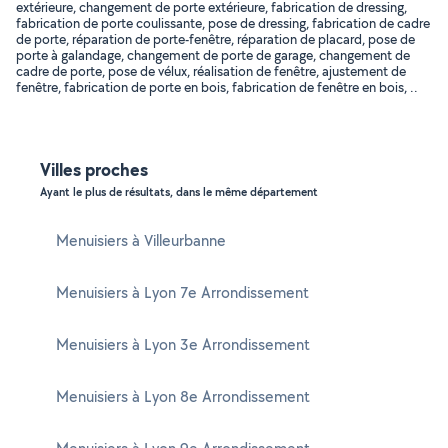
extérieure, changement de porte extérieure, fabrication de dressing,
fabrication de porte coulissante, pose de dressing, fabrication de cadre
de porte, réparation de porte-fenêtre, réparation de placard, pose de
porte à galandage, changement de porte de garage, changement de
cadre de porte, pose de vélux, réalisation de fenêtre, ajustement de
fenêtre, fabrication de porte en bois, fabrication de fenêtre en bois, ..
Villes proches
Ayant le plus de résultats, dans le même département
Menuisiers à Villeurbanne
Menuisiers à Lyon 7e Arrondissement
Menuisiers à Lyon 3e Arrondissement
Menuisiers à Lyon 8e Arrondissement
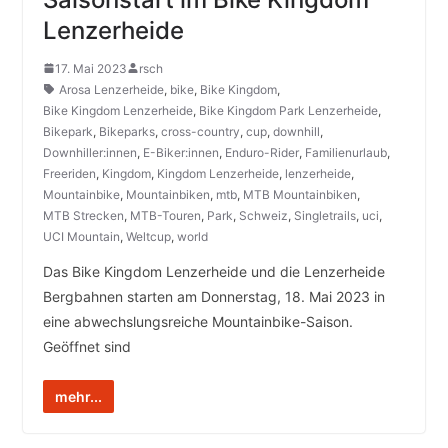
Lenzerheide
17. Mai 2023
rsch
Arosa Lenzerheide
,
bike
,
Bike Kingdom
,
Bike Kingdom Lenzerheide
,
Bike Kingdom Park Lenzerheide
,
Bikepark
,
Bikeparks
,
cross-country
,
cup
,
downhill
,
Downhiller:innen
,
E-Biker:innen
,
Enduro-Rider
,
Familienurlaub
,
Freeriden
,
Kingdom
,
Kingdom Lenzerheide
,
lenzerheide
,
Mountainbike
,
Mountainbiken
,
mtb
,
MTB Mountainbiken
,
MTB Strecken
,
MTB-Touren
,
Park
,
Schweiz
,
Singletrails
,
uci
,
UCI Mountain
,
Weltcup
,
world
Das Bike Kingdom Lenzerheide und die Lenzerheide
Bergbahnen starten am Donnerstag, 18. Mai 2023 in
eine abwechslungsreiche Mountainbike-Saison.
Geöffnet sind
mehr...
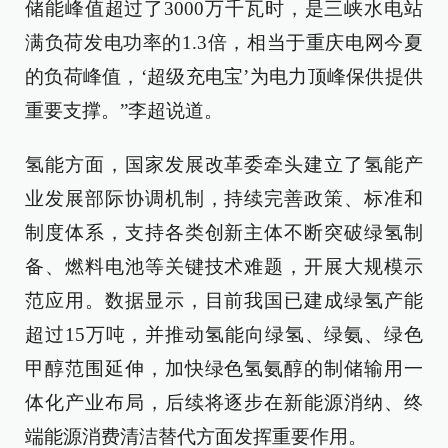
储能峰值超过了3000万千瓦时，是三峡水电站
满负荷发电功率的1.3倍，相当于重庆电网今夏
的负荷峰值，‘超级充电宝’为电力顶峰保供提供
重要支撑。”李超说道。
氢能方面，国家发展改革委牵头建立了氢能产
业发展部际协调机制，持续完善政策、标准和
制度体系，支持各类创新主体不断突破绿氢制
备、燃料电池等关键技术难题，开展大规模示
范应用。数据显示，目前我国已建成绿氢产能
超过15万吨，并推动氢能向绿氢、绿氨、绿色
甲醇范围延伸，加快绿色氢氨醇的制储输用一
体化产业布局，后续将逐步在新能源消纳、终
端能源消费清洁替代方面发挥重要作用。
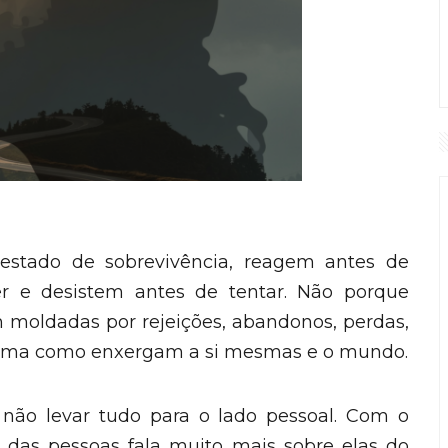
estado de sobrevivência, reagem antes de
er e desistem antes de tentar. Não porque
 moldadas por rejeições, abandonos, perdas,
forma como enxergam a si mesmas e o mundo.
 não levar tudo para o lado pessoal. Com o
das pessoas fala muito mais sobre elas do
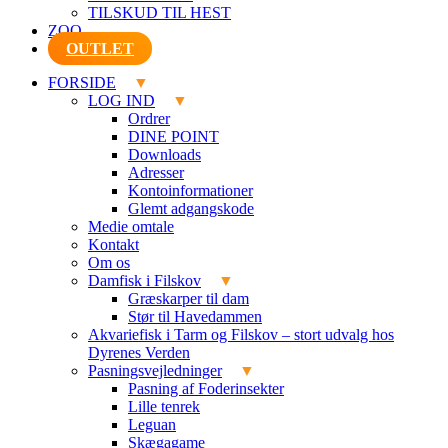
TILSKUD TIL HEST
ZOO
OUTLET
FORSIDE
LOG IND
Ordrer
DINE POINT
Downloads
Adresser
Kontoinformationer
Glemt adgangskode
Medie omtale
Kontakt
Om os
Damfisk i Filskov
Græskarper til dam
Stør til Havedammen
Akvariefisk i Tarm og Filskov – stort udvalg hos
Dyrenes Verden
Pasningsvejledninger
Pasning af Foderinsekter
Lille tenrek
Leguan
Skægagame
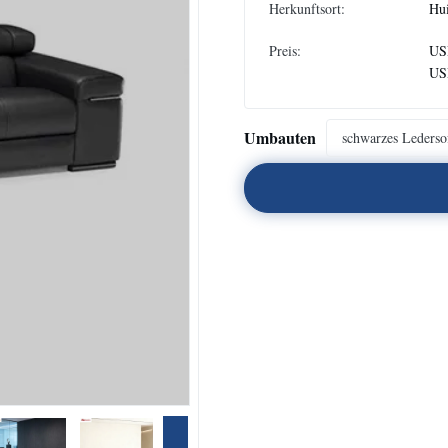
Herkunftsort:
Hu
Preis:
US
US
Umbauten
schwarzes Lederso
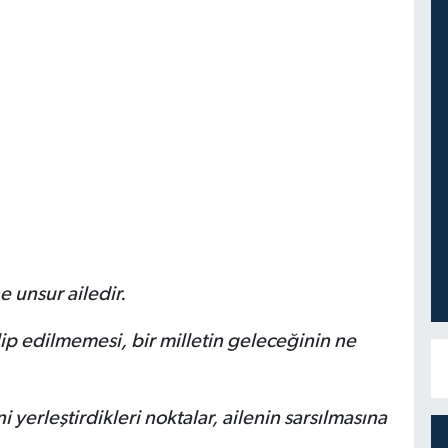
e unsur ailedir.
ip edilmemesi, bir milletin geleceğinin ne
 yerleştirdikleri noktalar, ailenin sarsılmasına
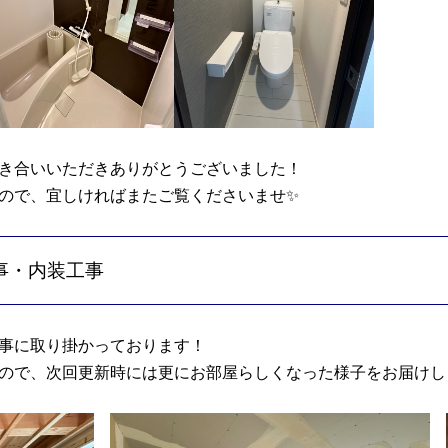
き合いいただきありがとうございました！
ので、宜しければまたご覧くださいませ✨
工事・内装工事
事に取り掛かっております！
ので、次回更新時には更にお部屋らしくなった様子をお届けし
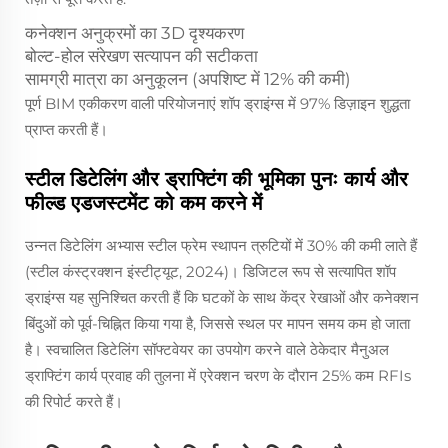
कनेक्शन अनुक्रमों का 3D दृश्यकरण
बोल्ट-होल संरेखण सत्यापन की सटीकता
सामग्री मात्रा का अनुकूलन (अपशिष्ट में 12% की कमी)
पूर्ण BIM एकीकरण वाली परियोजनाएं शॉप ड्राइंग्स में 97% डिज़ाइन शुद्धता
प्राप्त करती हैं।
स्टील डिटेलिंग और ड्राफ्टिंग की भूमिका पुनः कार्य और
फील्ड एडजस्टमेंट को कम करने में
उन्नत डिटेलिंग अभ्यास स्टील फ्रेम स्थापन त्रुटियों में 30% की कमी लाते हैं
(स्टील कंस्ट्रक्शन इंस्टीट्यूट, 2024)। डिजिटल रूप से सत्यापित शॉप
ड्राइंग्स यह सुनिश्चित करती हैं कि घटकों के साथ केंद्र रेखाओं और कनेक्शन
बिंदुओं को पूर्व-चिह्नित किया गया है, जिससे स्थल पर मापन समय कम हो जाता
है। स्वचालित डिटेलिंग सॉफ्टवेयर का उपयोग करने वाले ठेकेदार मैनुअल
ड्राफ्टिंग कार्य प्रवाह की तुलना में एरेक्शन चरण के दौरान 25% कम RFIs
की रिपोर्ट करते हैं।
_____
Written task ▸ Copy exactly, and only, the lines running from the one containing "Glemt adgangskode" through the final line of the data, and omit the pictures.

Expected output ▸
Glemt adgangskode
Medie omtale
Kontakt
Om os
Damfisk i Filskov
Græskarper til dam
Stør til Havedammen
Akvariefisk i Tarm og Filskov – stort udvalg hos
Dyrenes Verden
Pasningsvejledninger
Pasning af Foderinsekter
Lille tenrek
Leguan
Skægagame
Herkunftsort:
Hu
Preis:
US
US
Umbauten
schwarzes Lederso
e unsur ailedir.
ip edilmemesi, bir milletin geleceğinin ne
 yerleştirdikleri noktalar, ailenin sarsılmasına
き合いいただきありがとうございました！
ので、宜しければまたご覧くださいませ✨
工事・内装工事
事に取り掛かっております！
ので、次回更新時には更にお部屋らしくなった様子をお届けし
कनेक्शन अनुक्रमों का 3D दृश्यकरण
बोल्ट-होल संरेखण सत्यापन की सटीकता
सामग्री मात्रा का अनुकूलन (अपशिष्ट में 12% की कमी)
पूर्ण BIM एकीकरण वाली परियोजनाएं शॉप ड्राइंग्स में 97% डिज़ाइन शुद्धता
प्राप्त करती हैं।
स्टील डिटेलिंग और ड्राफ्टिंग की भूमिका पुनः कार्य और
फील्ड एडजस्टमेंट को कम करने में
उन्नत डिटेलिंग अभ्यास स्टील फ्रेम स्थापन त्रुटियों में 30% की कमी लाते हैं
(स्टील कंस्ट्रक्शन इंस्टीट्यूट, 2024)। डिजिटल रूप से सत्यापित शॉप
ड्राइंग्स यह सुनिश्चित करती हैं कि घटकों के साथ केंद्र रेखाओं और कनेक्शन
बिंदुओं को पूर्व-चिह्नित किया गया है, जिससे स्थल पर मापन समय कम हो जाता
है। स्वचालित डिटेलिंग सॉफ्टवेयर का उपयोग करने वाले ठेकेदार मैनुअल
ड्राफ्टिंग कार्य प्रवाह की तुलना में एरेक्शन चरण के दौरान 25% कम RFIs
की रिपोर्ट करते हैं।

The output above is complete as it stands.